Differential gene expression analysis of E. coli biofilms during 2 min in situ treatment with PAW, PAW-Tiron, Bubble and Bubble-Tiron. (A) MDS plot depicting distances between transcript expression profiles of E. coli biofilms treated with PAW (Cyan) compared to PAW-Tiron (Violet) and controls Bubble (Red) and Bubble-Tiron (Green). (B–F) The volcano plot represents the differentially expressed transcripts between PAW vs Bubble (B), PAW vs Bubble-Tiron (C), PAW-Tiron vs Bubble (D), PAW-Tiron vs Bubble-Tiron (E) and PAW vs PAW-Tiron (F) groups as depicted in the title. The log-fold change (base 2) is plotted on the x-axis and the negative log of P-value (base 10) is plotted on the y-axis. Data shows individual Log FC changes in expression between pooled E. coli biofilms (4 biological replicates, each comprising 4 pooled technical replicates). Up- and down-regulated genes are represented by violet and pink circles, respectively, while non-significant genes are represented by grey circles. (For interpretation of the references to color in this figure legend, the reader is referred to the Web version of this article.)

Fig. 4

Pathway and GO enrichment analysis of the upregulated differentially expressed genes. (A) KEGG pathway analysis of the upregulated DEGs in PAW treatment compared to the control conditions. The size of each dot is proportional to the number of upregulated DEGs for the given pathway in the reference list.
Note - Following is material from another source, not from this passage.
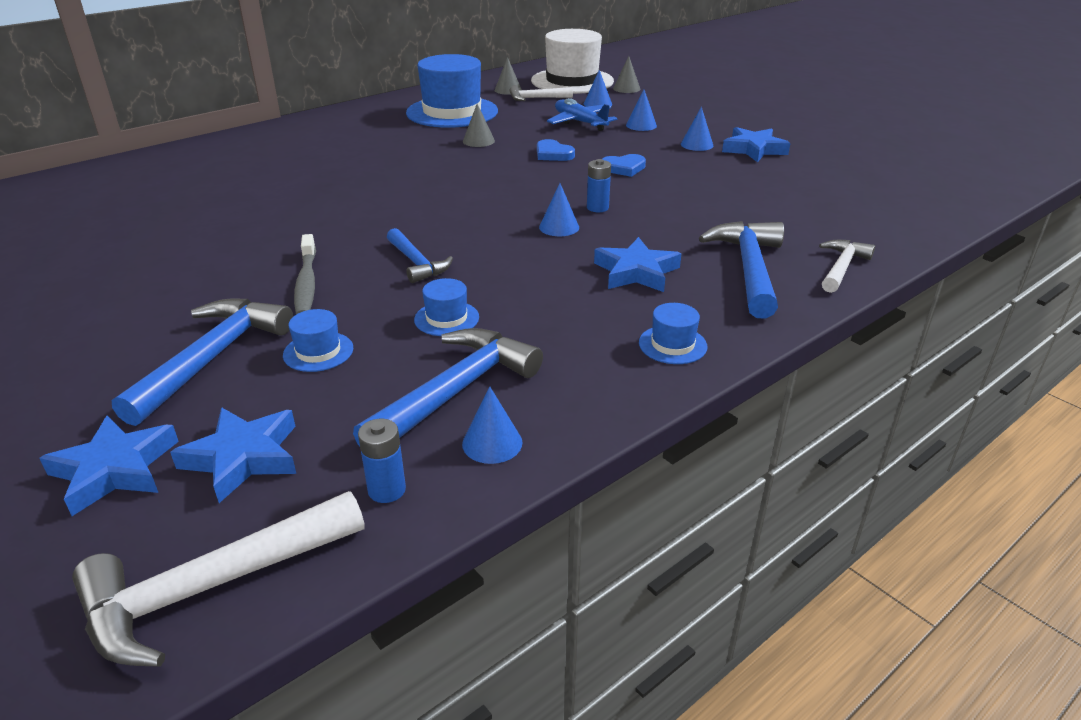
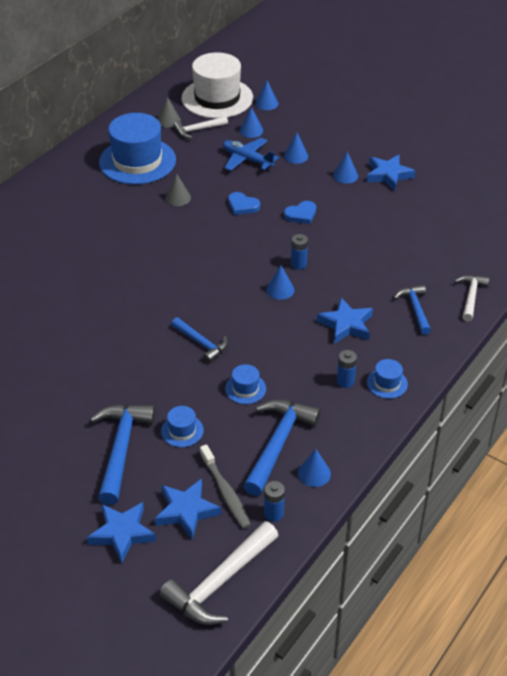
camera: 15 degrees left, 10 degrees up
grey toothbrush [294,234,316,314] -> grey toothbrush moved to [200,444,251,529]
grey cone [613,56,641,93] -> blue cone [255,80,278,110]
blue hammer [699,221,784,319] -> blue hammer [393,285,431,335], size x0.60
none -> blue battery [337,350,357,388]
Only pathways with rich factor more than 1 are shown for simplicity. (B) The top GO terms annotated in the biological process category for the upregulated genes are selected based on their fold-enrichment values. GO terms with fold-enrichment value more than 1 are shown only for simplicity. Fold-enrichment values were calculated from the number of genes observed in the upregulated DEGs list divided by the expected number in the reference list for a particular GO term. The size of each dot is proportional to the number of upregulated DEGs for the given GO term in the reference list. Colour bar representing false discovery rate. (For interpretation of the references to color in this figure legend, the reader is referred to the Web version of this article.)

Fig. 5

Two min PAW treatment significantly impacts E. coli biofilm viability and causes intracellular ROS accumulation. (A) Effect on biofilm viability of PAW (black), PAW-Tiron (light grey), Bubble (white), and Bubble-Tiron (dark grey) treatments on E. coli biofilm Keio WT and gene knock out mutants ΔtrxC, ΔnuoM and ΔcysP was investigated. (B) DCFDA staining was used to detect and measure intracellular biofilm ROS accumulation whilst RNS were stained with (C) DAF-FM. Data represents mean ± SEM, ∗ (P ≤ 0.05); ∗∗∗ (P ≤ 0.001); ns (P > 0.05); n = 3 biological replicates, with 2 technical replicates each.